## Activity
Transcribe the data underneath exactly, keeping every word in place.

Dataset entries:
····················
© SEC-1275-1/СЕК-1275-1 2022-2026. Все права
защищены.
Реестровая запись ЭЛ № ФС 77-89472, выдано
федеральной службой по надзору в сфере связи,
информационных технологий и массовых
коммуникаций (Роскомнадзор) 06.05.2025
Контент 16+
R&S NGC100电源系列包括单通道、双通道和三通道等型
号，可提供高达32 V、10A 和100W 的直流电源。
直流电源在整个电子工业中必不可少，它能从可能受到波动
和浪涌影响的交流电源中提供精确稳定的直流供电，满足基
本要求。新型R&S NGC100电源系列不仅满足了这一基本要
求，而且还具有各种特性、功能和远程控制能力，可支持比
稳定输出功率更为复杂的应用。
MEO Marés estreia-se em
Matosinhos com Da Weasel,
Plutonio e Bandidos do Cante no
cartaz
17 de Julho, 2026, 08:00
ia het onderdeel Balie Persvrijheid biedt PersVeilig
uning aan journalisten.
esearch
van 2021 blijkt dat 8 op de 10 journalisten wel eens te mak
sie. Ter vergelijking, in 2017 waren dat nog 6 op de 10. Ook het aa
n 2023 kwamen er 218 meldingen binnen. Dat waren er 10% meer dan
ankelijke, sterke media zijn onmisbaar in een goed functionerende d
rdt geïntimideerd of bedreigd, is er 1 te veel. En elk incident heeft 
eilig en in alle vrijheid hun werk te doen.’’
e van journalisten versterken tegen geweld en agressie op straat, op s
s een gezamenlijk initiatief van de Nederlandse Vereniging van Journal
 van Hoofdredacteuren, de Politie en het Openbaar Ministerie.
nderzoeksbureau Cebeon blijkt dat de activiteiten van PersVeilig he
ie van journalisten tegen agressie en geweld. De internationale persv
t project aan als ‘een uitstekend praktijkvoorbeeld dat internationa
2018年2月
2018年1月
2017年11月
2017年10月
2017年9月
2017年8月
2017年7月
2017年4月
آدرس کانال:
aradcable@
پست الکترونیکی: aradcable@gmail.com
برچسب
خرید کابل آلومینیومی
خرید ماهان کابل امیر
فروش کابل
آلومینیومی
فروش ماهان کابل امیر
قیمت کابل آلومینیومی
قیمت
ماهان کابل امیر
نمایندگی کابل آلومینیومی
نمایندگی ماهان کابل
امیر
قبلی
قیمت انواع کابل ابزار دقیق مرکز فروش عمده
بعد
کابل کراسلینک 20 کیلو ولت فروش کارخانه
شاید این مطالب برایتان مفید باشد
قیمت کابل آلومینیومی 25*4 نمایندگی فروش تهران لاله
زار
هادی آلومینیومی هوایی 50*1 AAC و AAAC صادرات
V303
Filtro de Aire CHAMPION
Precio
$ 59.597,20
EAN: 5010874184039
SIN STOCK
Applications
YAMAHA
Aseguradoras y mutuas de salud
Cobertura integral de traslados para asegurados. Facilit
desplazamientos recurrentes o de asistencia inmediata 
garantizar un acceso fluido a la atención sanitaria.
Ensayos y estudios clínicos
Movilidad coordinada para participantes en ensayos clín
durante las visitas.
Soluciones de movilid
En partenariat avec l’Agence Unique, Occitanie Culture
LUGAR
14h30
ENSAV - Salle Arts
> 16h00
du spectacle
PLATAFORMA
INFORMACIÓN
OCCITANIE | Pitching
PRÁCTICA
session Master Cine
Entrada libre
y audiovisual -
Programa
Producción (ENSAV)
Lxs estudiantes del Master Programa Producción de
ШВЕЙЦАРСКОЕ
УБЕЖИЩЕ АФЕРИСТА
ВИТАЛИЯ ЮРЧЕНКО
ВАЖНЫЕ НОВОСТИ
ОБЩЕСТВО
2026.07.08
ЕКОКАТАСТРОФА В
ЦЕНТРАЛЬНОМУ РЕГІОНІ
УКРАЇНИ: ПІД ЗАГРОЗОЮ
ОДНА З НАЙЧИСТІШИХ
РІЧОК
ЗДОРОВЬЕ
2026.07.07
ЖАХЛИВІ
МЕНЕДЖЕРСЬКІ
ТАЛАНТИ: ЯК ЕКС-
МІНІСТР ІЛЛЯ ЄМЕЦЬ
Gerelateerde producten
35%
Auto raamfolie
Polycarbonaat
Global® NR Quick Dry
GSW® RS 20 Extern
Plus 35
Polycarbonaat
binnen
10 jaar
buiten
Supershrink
····················
## Task result
© SEC-1275-1/СЕК-1275-1 2022-2026. Все права
защищены.
Реестровая запись ЭЛ № ФС 77-89472, выдано
федеральной службой по надзору в сфере связи,
информационных технологий и массовых
коммуникаций (Роскомнадзор) 06.05.2025
Контент 16+
R&S NGC100电源系列包括单通道、双通道和三通道等型
号，可提供高达32 V、10A 和100W 的直流电源。
直流电源在整个电子工业中必不可少，它能从可能受到波动
和浪涌影响的交流电源中提供精确稳定的直流供电，满足基
本要求。新型R&S NGC100电源系列不仅满足了这一基本要
求，而且还具有各种特性、功能和远程控制能力，可支持比
稳定输出功率更为复杂的应用。
MEO Marés estreia-se em
Matosinhos com Da Weasel,
Plutonio e Bandidos do Cante no
cartaz
17 de Julho, 2026, 08:00
ia het onderdeel Balie Persvrijheid biedt PersVeilig
uning aan journalisten.
esearch
van 2021 blijkt dat 8 op de 10 journalisten wel eens te mak
sie. Ter vergelijking, in 2017 waren dat nog 6 op de 10. Ook het aa
n 2023 kwamen er 218 meldingen binnen. Dat waren er 10% meer dan
ankelijke, sterke media zijn onmisbaar in een goed functionerende d
rdt geïntimideerd of bedreigd, is er 1 te veel. En elk incident heeft 
eilig en in alle vrijheid hun werk te doen.’’
e van journalisten versterken tegen geweld en agressie op straat, op s
s een gezamenlijk initiatief van de Nederlandse Vereniging van Journal
 van Hoofdredacteuren, de Politie en het Openbaar Ministerie.
nderzoeksbureau Cebeon blijkt dat de activiteiten van PersVeilig he
ie van journalisten tegen agressie en geweld. De internationale persv
t project aan als ‘een uitstekend praktijkvoorbeeld dat internationa
2018年2月
2018年1月
2017年11月
2017年10月
2017年9月
2017年8月
2017年7月
2017年4月
آدرس کانال:
aradcable@
پست الکترونیکی: aradcable@gmail.com
برچسب
خرید کابل آلومینیومی
خرید ماهان کابل امیر
فروش کابل
آلومینیومی
فروش ماهان کابل امیر
قیمت کابل آلومینیومی
قیمت
ماهان کابل امیر
نمایندگی کابل آلومینیومی
نمایندگی ماهان کابل
امیر
قبلی
قیمت انواع کابل ابزار دقیق مرکز فروش عمده
بعد
کابل کراسلینک 20 کیلو ولت فروش کارخانه
شاید این مطالب برایتان مفید باشد
قیمت کابل آلومینیومی 25*4 نمایندگی فروش تهران لاله
زار
هادی آلومینیومی هوایی 50*1 AAC و AAAC صادرات
V303
Filtro de Aire CHAMPION
Precio
$ 59.597,20
EAN: 5010874184039
SIN STOCK
Applications
YAMAHA
Aseguradoras y mutuas de salud
Cobertura integral de traslados para asegurados. Facilit
desplazamientos recurrentes o de asistencia inmediata 
garantizar un acceso fluido a la atención sanitaria.
Ensayos y estudios clínicos
Movilidad coordinada para participantes en ensayos clín
durante las visitas.
Soluciones de movilid
En partenariat avec l’Agence Unique, Occitanie Culture
LUGAR
14h30
ENSAV - Salle Arts
> 16h00
du spectacle
PLATAFORMA
INFORMACIÓN
OCCITANIE | Pitching
PRÁCTICA
session Master Cine
Entrada libre
y audiovisual -
Programa
Producción (ENSAV)
Lxs estudiantes del Master Programa Producción de
ШВЕЙЦАРСКОЕ
УБЕЖИЩЕ АФЕРИСТА
ВИТАЛИЯ ЮРЧЕНКО
ВАЖНЫЕ НОВОСТИ
ОБЩЕСТВО
2026.07.08
ЕКОКАТАСТРОФА В
ЦЕНТРАЛЬНОМУ РЕГІОНІ
УКРАЇНИ: ПІД ЗАГРОЗОЮ
ОДНА З НАЙЧИСТІШИХ
РІЧОК
ЗДОРОВЬЕ
2026.07.07
ЖАХЛИВІ
МЕНЕДЖЕРСЬКІ
ТАЛАНТИ: ЯК ЕКС-
МІНІСТР ІЛЛЯ ЄМЕЦЬ
Gerelateerde producten
35%
Auto raamfolie
Polycarbonaat
Global® NR Quick Dry
GSW® RS 20 Extern
Plus 35
Polycarbonaat
binnen
10 jaar
buiten
Supershrink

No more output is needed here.